ISI-BUDS 2023 (Irvine Summer Institute in Biostatistics and Undergraduate Data Science)
R Project predicting Colorectal Cancer Stage Using Metabolomic Data
In this project, we analyzed data from a colorectal cancer study, Colorectal Cancer Detection Using Targeted Serum Metabolic Profiling and applied machine learning methods to predict the stage of colorectal cancer.
Explanatory Data Analysis:
- We cleaned the data and replaced outliers with data imputed using SVD.
- PLS-DA (Partial Least Squares Discriminant Analysis) revealed that polyp groups looked more like controls than cancer groups
Prediction:
- We used various machine learning models to predict colorectal cancer stage, for which boosted trees and random forest performed best.

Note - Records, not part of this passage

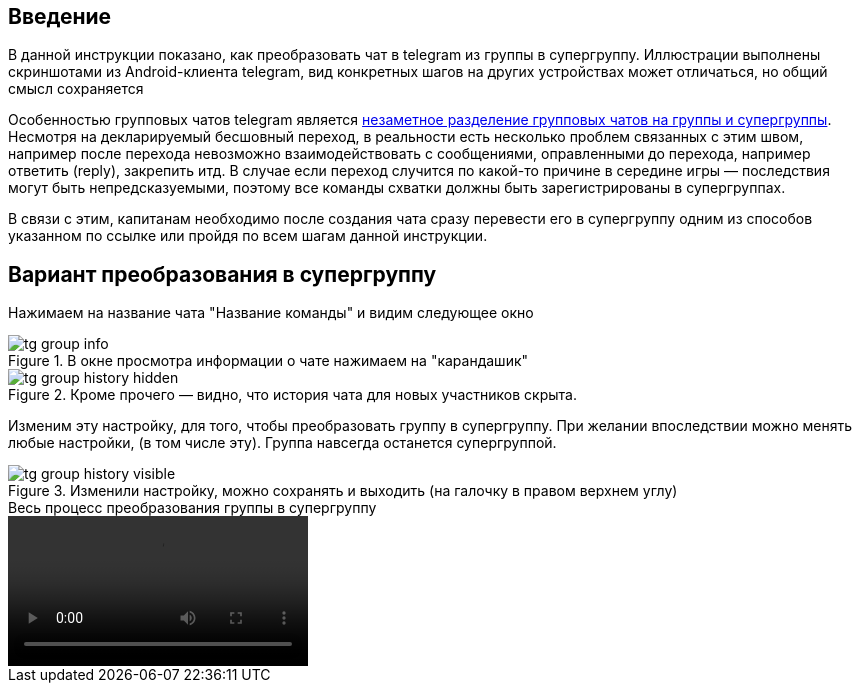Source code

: == Введение
В данной инструкции показано, как преобразовать чат в telegram из группы в супергруппу. Иллюстрации выполнены скриншотами из Android-клиента telegram, вид конкретных шагов на других устройствах может отличаться, но общий смысл сохраняется

Особенностью групповых чатов telegram является https://t.me/tginfo/2856[незаметное разделение групповых чатов на группы и супергруппы]. Несмотря на декларируемый бесшовный переход, в реальности есть несколько проблем связанных с этим швом, например после перехода невозможно взаимодействовать с сообщениями, оправленными до перехода, например ответить (reply), закрепить итд. В случае если переход случится по какой-то причине в середине игры — последствия могут быть непредсказуемыми, поэтому все команды схватки должны быть зарегистрированы в супергруппах.

В связи с этим, капитанам необходимо после создания чата сразу перевести его в супергруппу одним из способов указанном по ссылке или пройдя по всем шагам данной инструкции.

== Вариант преобразования в супергруппу
Нажимаем на название чата "Название команды" и видим следующее окно


.В окне просмотра информации о чате нажимаем на "карандашик"
image::{attachmentsdir}/tg-group-info.jpg[]

.Кроме прочего — видно, что история чата для новых участников скрыта.
image::{attachmentsdir}/tg-group-history-hidden.jpg[]

Изменим эту настройку, для того, чтобы преобразовать группу в супергруппу. При желании впоследствии можно менять любые настройки, (в том числе эту). Группа навсегда останется супергруппой.


.Изменили настройку, можно сохранять и выходить (на галочку в правом верхнем углу)
image::{attachmentsdir}/tg-group-history-visible.jpg[]


.Весь процесс преобразования группы в супергруппу
video::{attachmentsdir}/tg-group2sg.mp4[opts=autoplay,loop,nocontrols,nofullscreen,muted]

- The interesting thing we did in this project was use Nested CV. Cross-validation normally works by dividing the data into training and testing sets, where the training data is used to train a model and the testing set is used to evaluate model’s performance (so prevent overfitting). Nested CV reduces bias even further by subdividing the data into inner and outer folds, where each fold has multiple CV’s. The inner fold is used to tune model parameters and the outer fold is used to measure performance.
Conclusion:
- Our best models were able to detect cancer at comparable rates to colonoscopy and CT-colonography (the gold standards of colonoscopy screenings, but are also highly invasive) and were superior to other colorectal detection tests that used fecal blood or dna to detect the presence of cancer.